__ACTIVITY__. Locate each line in the entries below that contains the word "energy", and reproduce every such line in full.

-----

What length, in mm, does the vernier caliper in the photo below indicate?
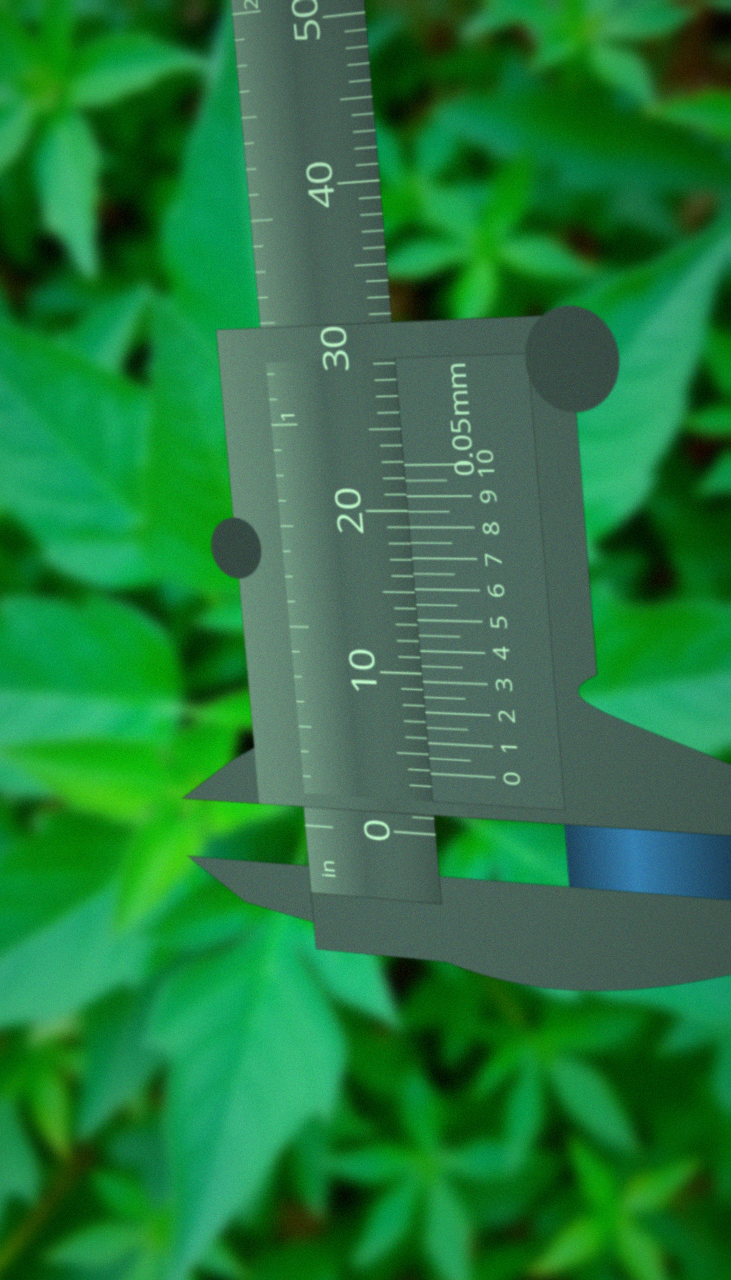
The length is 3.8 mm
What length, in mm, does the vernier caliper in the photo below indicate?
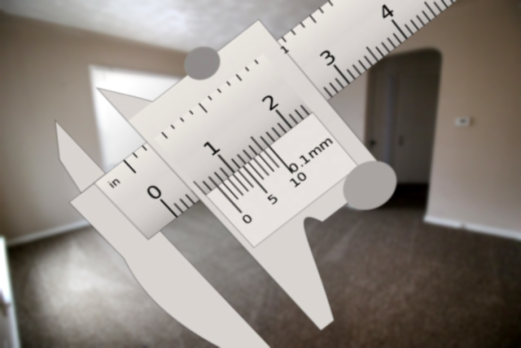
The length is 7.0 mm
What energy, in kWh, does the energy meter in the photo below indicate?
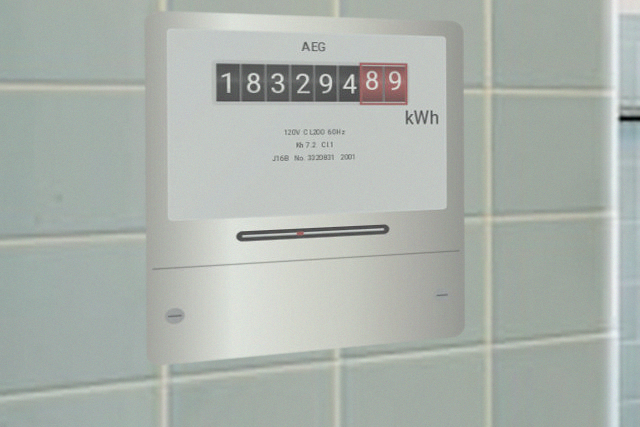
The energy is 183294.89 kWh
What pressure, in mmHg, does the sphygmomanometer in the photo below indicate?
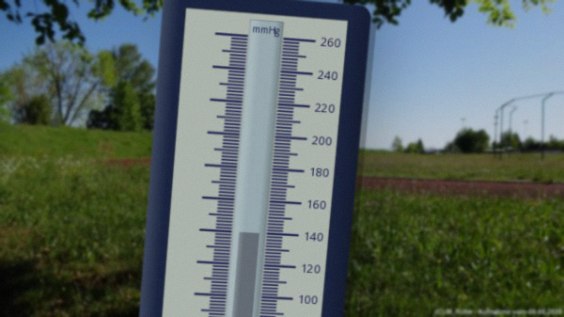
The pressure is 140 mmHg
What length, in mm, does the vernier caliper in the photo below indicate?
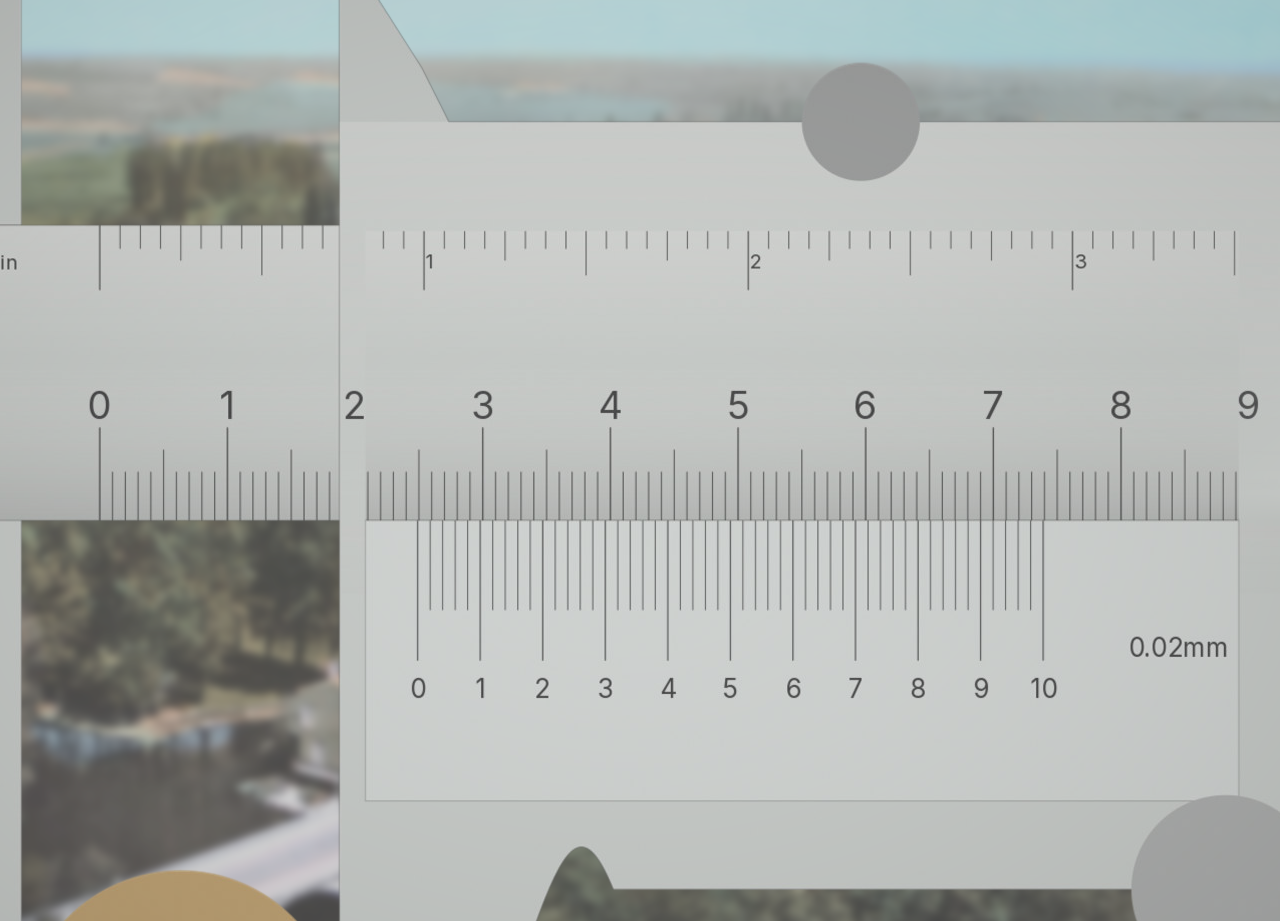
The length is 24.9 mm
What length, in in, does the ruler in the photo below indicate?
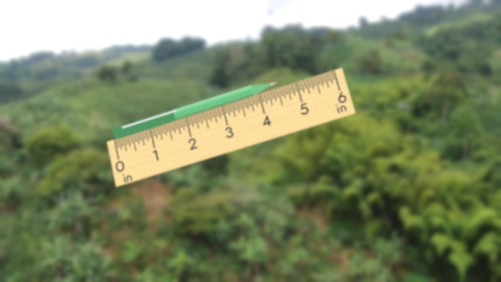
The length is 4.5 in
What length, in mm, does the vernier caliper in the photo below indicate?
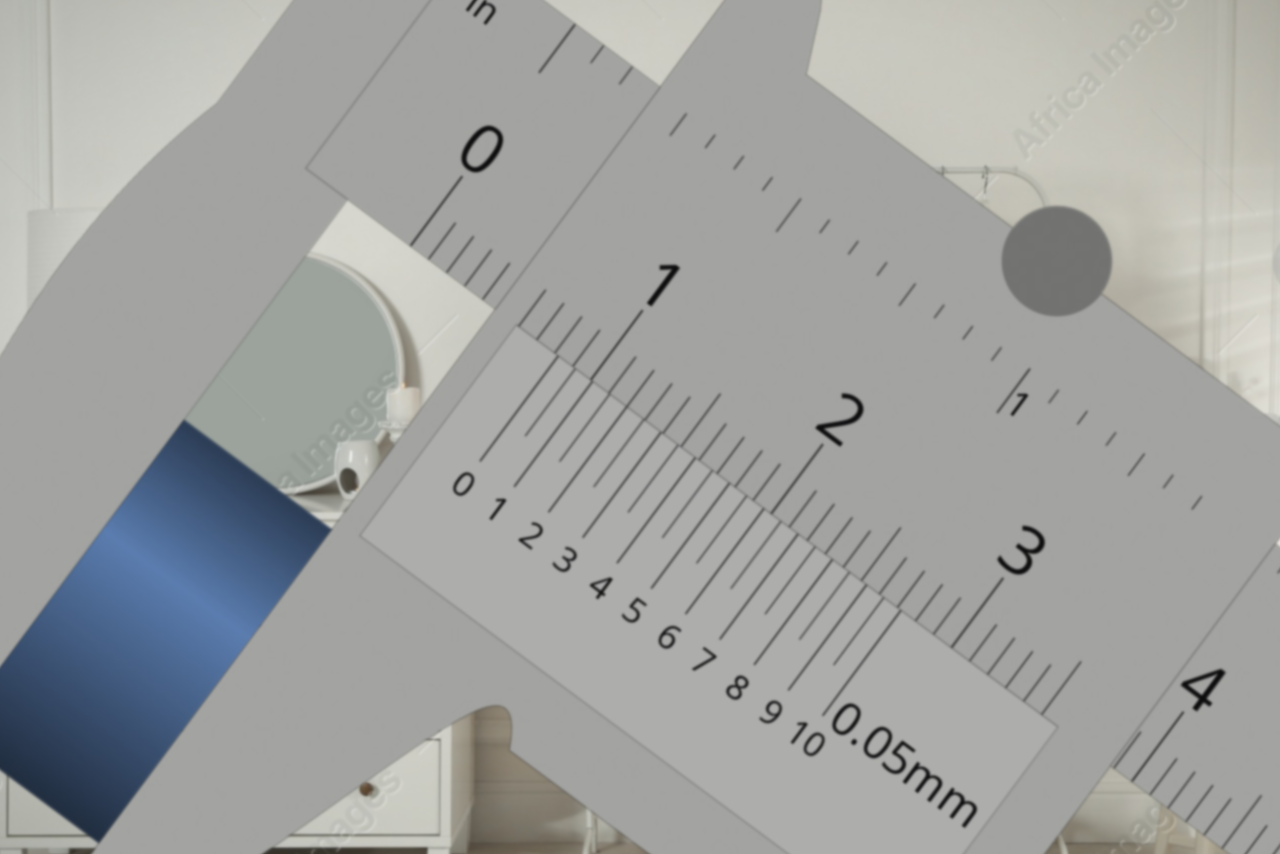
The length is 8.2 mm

-----

__SOLUTION FOR THIS EXERCISE__.
What energy, in kWh, does the energy meter in the photo below indicate?
The energy is 183294.89 kWh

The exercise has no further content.